Chen Qingyu soltó su agarre sobre el tigre gigante y se preparó para recuperar el aliento.
De repente, una escalofriante sensación de fatalidad se apoderó de él, haciendo que un escalofrío recorriera su espina dorsal.
Antes de que pudiera reaccionar, una tremenda fuerza lo golpeó por detrás, lanzándolo como un dragón sin alas contra un enorme árbol. Se estrelló contra el suelo y el dolor le recorrió el cuerpo.
Luchando por levantar la cabeza, vio al familiar lobo verde de pie, triunfante, sobre el tigre gigante derrotado.
Sus ojos se clavaron en Chen Qingyu con una mirada desdeñosa.
¡Era el mismo lobo verde del Reino Innato de ayer!
El corazón de Chen Qingyu se hundió y una sonrisa amarga apareció en sus labios.
Se había creído vencedor, pero el astuto lobo verde se había ocultado en las sombras, enmascarando por completo su presencia hasta ahora.
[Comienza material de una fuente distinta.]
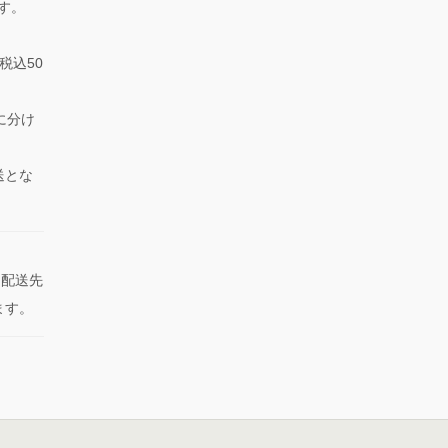
ます。
税込50
に分け
送とな
た配送先
ます。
Ni una pizca de su aura le había delatado, cogiendo a Chen Qingyu completamente desprevenido.
Mientras el lobo verde se acercaba con pasos deliberados, Chen Qingyu luchaba por mantenerse en pie.
El golpe que acababa de recibir le había dejado gravemente herido, y su sangre luchaba por circular correctamente.
En este estado de debilidad, ¿cómo podría enfrentarse a este lobo verde del Reino Inmortal?
Mientras el lobo verde se acercaba, mostrando poco a poco sus afilados colmillos, Chen Qingyu suspiró.
No esperaba encontrar su final en esta Montaña Sepultura Caótica.
Si moría, la fuerza de su familia disminuiría enormemente. ¿Tendría el Clan Chen alguna posibilidad contra sus rivales, el Clan Li?
Contemplando las terribles consecuencias, parecía como si el destino de todo el clan estuviera en sus manos.
Pero rendirse ahora no era una opción.
La determinación se apoderó de Chen Qingyu.
Aún era joven y tenía un futuro prometedor. ¿Cómo iba a rendirse ante una situación aparentemente insuperable?
Pero ahora, ¿cómo iba a sobrevivir?
De repente, un rayo de esperanza brilló en los ojos de Chen Qingyu.
¡La Hoja de la Langosta!
Recordó la hoja de algarrobo que había escondido antes de partir.
Aunque carecía de sentimientos hacia el árbol ancestral, tiempos desesperados requerían medidas desesperadas.
Esperaba que esta hoja de algarrobo pudiera proporcionarle algún alivio, aunque sólo aliviara ligeramente sus heridas.